### PROBLEM TO WORK ON
Update the lines in the records below from the line with "דוגמאות מהחיים" to the line with "ויומיומיים שכוח זה" by putting "הכוח הגבוה" in place of "הכוח העליון", leaving everything else unchanged. Give back only those lines.

### RECORDS FOR PROCESSING
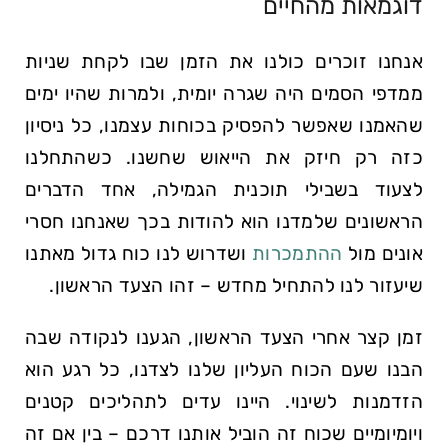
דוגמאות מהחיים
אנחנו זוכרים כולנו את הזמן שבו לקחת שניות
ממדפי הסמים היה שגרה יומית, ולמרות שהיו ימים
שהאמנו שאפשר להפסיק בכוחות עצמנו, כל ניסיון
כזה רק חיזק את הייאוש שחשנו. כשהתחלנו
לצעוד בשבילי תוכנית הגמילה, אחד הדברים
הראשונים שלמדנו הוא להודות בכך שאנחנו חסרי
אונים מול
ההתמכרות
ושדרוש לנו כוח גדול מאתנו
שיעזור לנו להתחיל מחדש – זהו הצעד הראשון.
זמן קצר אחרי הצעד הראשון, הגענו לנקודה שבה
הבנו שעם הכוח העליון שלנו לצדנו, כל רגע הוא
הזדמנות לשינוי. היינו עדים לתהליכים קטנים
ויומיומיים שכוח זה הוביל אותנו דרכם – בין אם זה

---

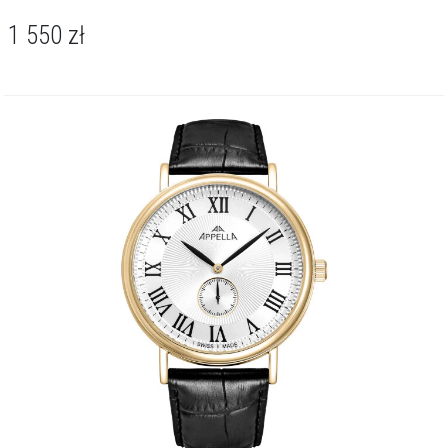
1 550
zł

--

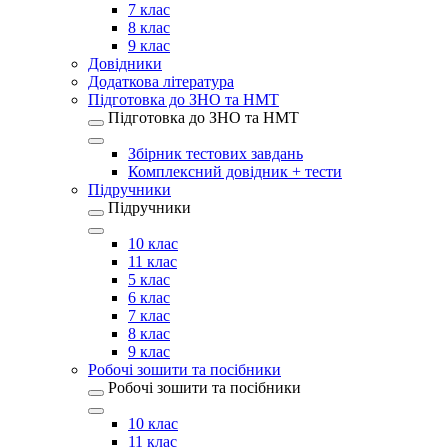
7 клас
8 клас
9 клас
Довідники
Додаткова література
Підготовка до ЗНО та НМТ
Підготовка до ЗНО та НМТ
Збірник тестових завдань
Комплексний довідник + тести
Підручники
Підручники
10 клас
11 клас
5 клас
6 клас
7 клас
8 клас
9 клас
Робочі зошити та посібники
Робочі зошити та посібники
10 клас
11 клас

### TASK OUTPUT
דוגמאות מהחיים
אנחנו זוכרים כולנו את הזמן שבו לקחת שניות
ממדפי הסמים היה שגרה יומית, ולמרות שהיו ימים
שהאמנו שאפשר להפסיק בכוחות עצמנו, כל ניסיון
כזה רק חיזק את הייאוש שחשנו. כשהתחלנו
לצעוד בשבילי תוכנית הגמילה, אחד הדברים
הראשונים שלמדנו הוא להודות בכך שאנחנו חסרי
אונים מול
ההתמכרות
ושדרוש לנו כוח גדול מאתנו
שיעזור לנו להתחיל מחדש – זהו הצעד הראשון.
זמן קצר אחרי הצעד הראשון, הגענו לנקודה שבה
הבנו שעם הכוח הגבוה שלנו לצדנו, כל רגע הוא
הזדמנות לשינוי. היינו עדים לתהליכים קטנים
ויומיומיים שכוח זה הוביל אותנו דרכם – בין אם זה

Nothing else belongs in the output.